# Problem set
a – In the text about ISIS, how long after the ground campaign was launched was a ceasefire declared?
b – Quote the stretch of the text about ISIS from "A brief summary" through "remain in power.".

# Text excerpt
>>>

Media attention has recently been given to ISIS as the world is beginning to wake up to the threat they pose. Meanwhile, hundreds of Muslim and activist teens have run away to join the ranks of Jihadist fighters. How did this come to happen, and who must be held responsible?

A brief summary of the past two decades:

– 1990: Iraq annexes Kuwait. The official reason quoted is that Kuwait had been accused of stealing oil from Iraq by slant drilling, opinions on the true reasons are divided.

– 1991: The US, Saudi Arabia, the UK and France and later Kuwait form a coalition to fight off Iraq’s occupation. Iraqi forces are bombarded by air and sea, and a ground assault follows. A ceasefire is declared 100 hours after the ground campaign is launched. Vast numbers of chemical weapons are apparently found and destroyed. President Saddam Hussein is allowed to remain in power.

<<<

# Information given
>>>

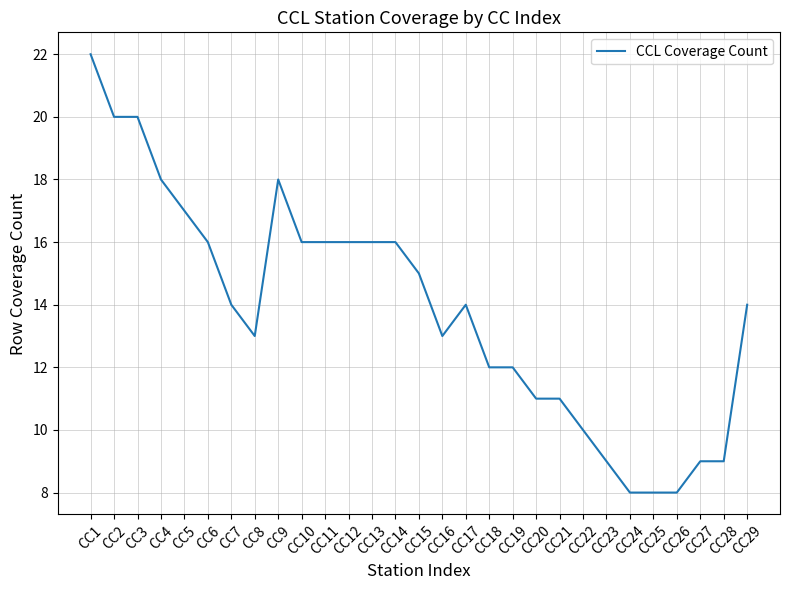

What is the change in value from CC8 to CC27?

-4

<<<
>>>

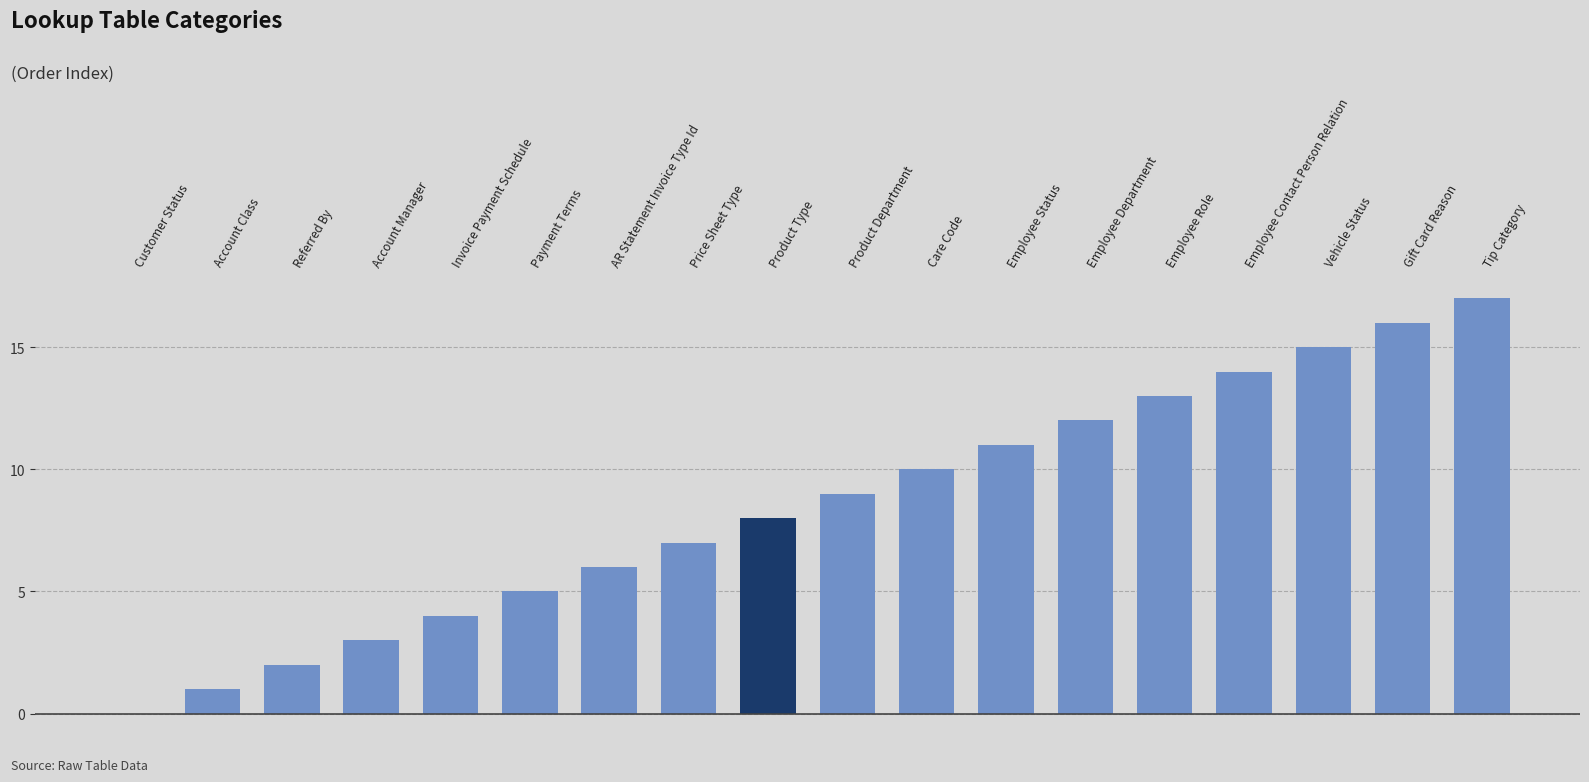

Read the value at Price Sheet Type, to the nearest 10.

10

<<<
>>>

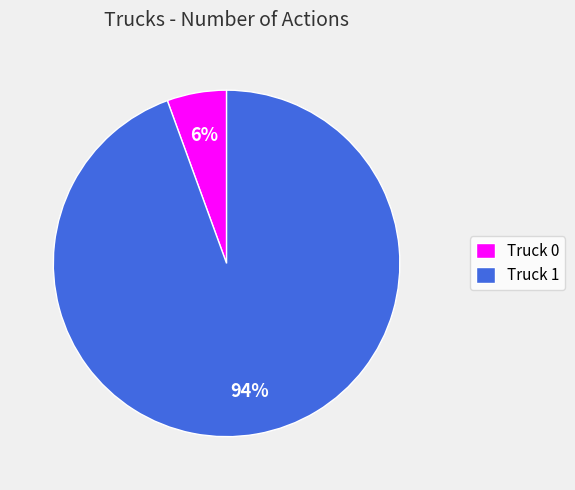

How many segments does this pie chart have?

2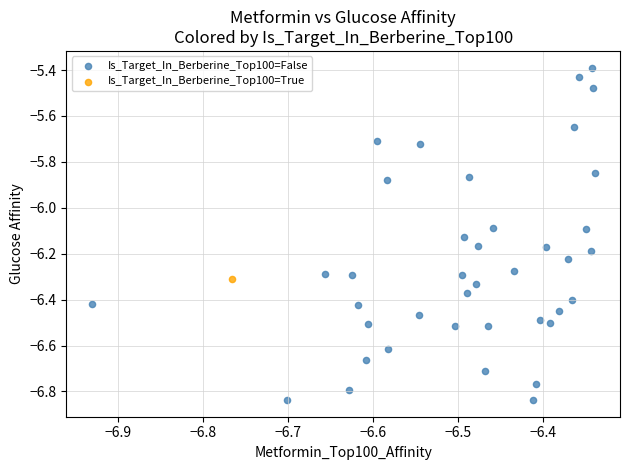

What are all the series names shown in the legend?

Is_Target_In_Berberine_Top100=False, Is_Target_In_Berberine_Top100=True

<<<

# Responses in order
a – 100 hours

b –
A brief summary of the past two decades:

– 1990: Iraq annexes Kuwait. The official reason quoted is that Kuwait had been accused of stealing oil from Iraq by slant drilling, opinions on the true reasons are divided.

– 1991: The US, Saudi Arabia, the UK and France and later Kuwait form a coalition to fight off Iraq’s occupation. Iraqi forces are bombarded by air and sea, and a ground assault follows. A ceasefire is declared 100 hours after the ground campaign is launched. Vast numbers of chemical weapons are apparently found and destroyed. President Saddam Hussein is allowed to remain in power.